If you shock the pool with a chlorine-based pool shock, allow the water to circulate for 6 to 12 hours then retest it to see if the free chlorine levels are safe for swimming. Do not take a dip until the free chlorine levels fall to the ideal range of 2.0 to 4.0.
Contrary to popular opinion, saltwater pools contain Chlorine. According to Healthline Trusted Source Saltwater Pools: Benefits, Risks, and More Should you ditch your chlorine pool for a saltwater pool? We explain the pros and cons. www.healthline.com , a saltwater pool is an alternative to the traditional chlorine pool but it has small amounts of Chlorine generated through the filter system. The only difference between a traditional chlorine pool and a saltwater pool is that you cannot add chlorine tablets to a saltwater pool directly like you would a traditional pool.

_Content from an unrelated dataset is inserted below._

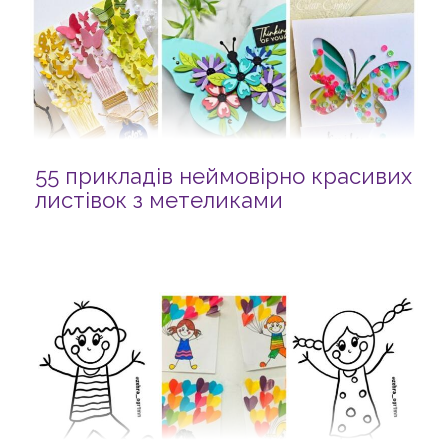
55 прикладів неймовірно красивих
листівок з метеликами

You can use the shocking procedure above to shock your saltwater pool but with Dichlor or non-chlorine shock. If you are lucky, you may not have to shock your saltwater pool with any of the methods discussed on this guide. Many saltwater pools come with a Super-chlorinate button that increases the production of Chlorine to help you reach breakpoint chlorination. If this is the case, as with a traditional pool, press the super-chlorinate button once every week or two. In case of heavy pool usage or a heavy storm shock the pool once a week.
As mentioned before, pool chemicals can be dangerous if mishandled. Chlorine can explode if stored improperly. Here are some Dos and DON’Ts for safe handling of pool chemicals during pool shocking;
Do not mix different types of pool shock as it may cause a volatile reaction. Add each chemical to the pool separately according to the instructions.
If you need to use more than one chemical, open one container at a time.
Do not add pool shock granules directly to the pool if the application instructions require you to dissolve them prior.
Do not add shock to the pool through your pool skimmer as it may mix with the Chlorine from your automatic chlorinator to form a dangerous gas that may explode.
Always wear protective gear to prevent eye and skin irritation.
If you can’t get a dust mask, avoid breathing from the open chemical containers as Chlorine can cause throat and lung irritation.
When you walk around your pool and get the typical pungent pool smell, it’s time to shock it, the pool smell is an indication of the presence of chloramines in the water, which you can get rid of with super-chlorination.
Cloudy water is also a sign that your pool needs shocking because it indicates an imbalance of the pool water chemistry. Algae blooms in your pool are also a sign that your pool needs shocking. You can get the best pool algaecide or the best pressure pool cleaner to get rid of the algae, but a shock or a triple shock can equally get rid of them.
You cannot over-shock a pool. The worst that can happen is the pool water having high chlorine levels for a few hours, but when the sun comes out, it will quickly burn off the excess Chlorine and balance the water back to a safe level for swimmers.
The best time to shock your pool is after dusk when the sun has set because the sun’s UV rays burn off Chlorine fast, and thus can reduce the effectiveness of the pool shock.